Eine Explosion erschüttert ein achtstöckiges Wohnhaus im russischen Jejsk, dann sind kleinere Detonationen zu hören. Mindestens 15 Menschen sterben, zahlreiche weitere werden verletzt.

Nach dem Absturz eines russischen Kampfflugzeugs in einem Wohngebiet in Jejsk im Süden Russlands ist die Zahl der Toten auf 15 gestiegen. Unter ihnen seien auch drei Kinder, teilten die russischen Behörden am Dienstag mit. Am Nachmittag wurde demnach noch ein Toter in den Trümmern eines Hauses gefunden.
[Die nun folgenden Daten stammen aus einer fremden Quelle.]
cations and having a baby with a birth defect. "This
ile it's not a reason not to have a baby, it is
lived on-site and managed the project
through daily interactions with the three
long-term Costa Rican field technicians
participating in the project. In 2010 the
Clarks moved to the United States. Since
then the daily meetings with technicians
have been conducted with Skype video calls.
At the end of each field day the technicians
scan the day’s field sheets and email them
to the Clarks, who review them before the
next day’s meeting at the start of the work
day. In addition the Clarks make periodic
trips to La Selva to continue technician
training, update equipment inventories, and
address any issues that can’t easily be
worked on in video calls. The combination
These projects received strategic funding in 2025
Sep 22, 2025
Am Montagabend war nach dem Absturz des Kampfjets vom Typ Su-34, der auch im Krieg gegen die Ukraine eingesetzt wird, von sechs Toten die Rede gewesen. Weitere Tote wurden am Dienstag gefunden. 25 Menschen seien verletzt worden.
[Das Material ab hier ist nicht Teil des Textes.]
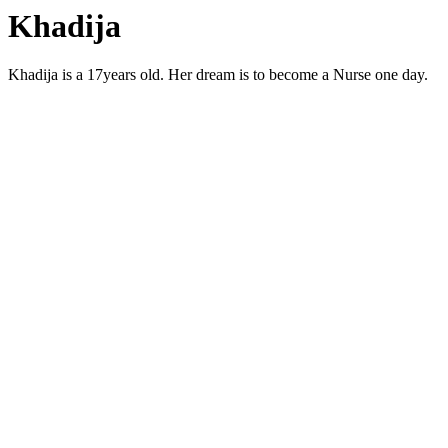
Khadija
Khadija is a 17years old. Her dream is to become a Nurse one day.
Einige Bewohner des in Brand geratenen Hauses starben, als sie aus den oberen Etagen sprangen, um sich vor den Flammen zu retten, wie die Vize-Gouverneurin Anna Minkowa mitteilte. Präsident Wladimir Putin sei in tiefer Trauer mit jenen Familien verbunden, «die ihre Nächsten im Zuge dieser Katastrophe verloren haben», sagte Kremlsprecher Dmitri Peskow.

Nach Angaben des Verteidigungsministeriums stürzte die Maschine wegen eines technischen Defekts ab, ein Triebwerk soll in Brand geraten sein. Die Piloten konnten sich retten. Die Maschine war den Angaben nach auf einem Übungsflug gewesen und hatte keine Munition an Bord.
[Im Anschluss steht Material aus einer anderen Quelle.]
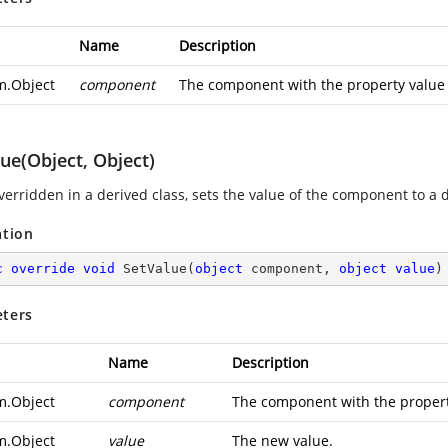
Name
Description
m.Object
component
The component with the property value th
ue(Object, Object)
erridden in a derived class, sets the value of the component to a d
ation
c
override
void
SetValue
(
object
 component, 
object
value
)
ters
Name
Description
m.Object
component
The component with the property 
m.Object
value
The new value.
Absturzstelle nahe einer Schule

Insgesamt sind nach Behördenangaben 72 Wohnungen zerstört worden, mehr als 500 Menschen mussten in Sicherheit gebracht werden. Vier Verletzte seien ins Regionalkrankenhaus von Krasnodar gebracht worden, die anderen würden in Jejsk im Krankenhaus versorgt, hieß es. Die Verletzten erhielten neben medizinischer auch psychologische Hilfe, teilte Gesundheitsminister Michail Muraschko, der selbst in dem Ort am Asowschen Meer war, in der Nacht mit.

Der Kampfbomber fiel kurz nach dem Start direkt neben ein achtstöckiges Wohnhaus, das zum Teil in Brand gesetzt wurde. Etwa 300 Meter von der Stelle entfernt steht eine Schule, in der zum Zeitpunkt russischen Medien zufolge 600 Schüler waren. Verletzt wurde dort niemand.

Videos aus der Stadt zeigten eine große Explosion dicht an dem Hochhaus. Dann waren kleinere Detonationen zu hören. Ein Teil des Gebäudes fing bis zum Dach hinauf Feuer. Die Sprecherin des inhaftierten Kremlgegners Alexej Nawalny, Kira Jarmysch, sagte, dass russische Kampfjets jetzt nicht nur in der Ukraine Wohnhäuser zerstörten, sondern auch in der Heimat. «Nichts davon gäbe es, wenn Putin nicht diesen Krieg begonnen hätte.»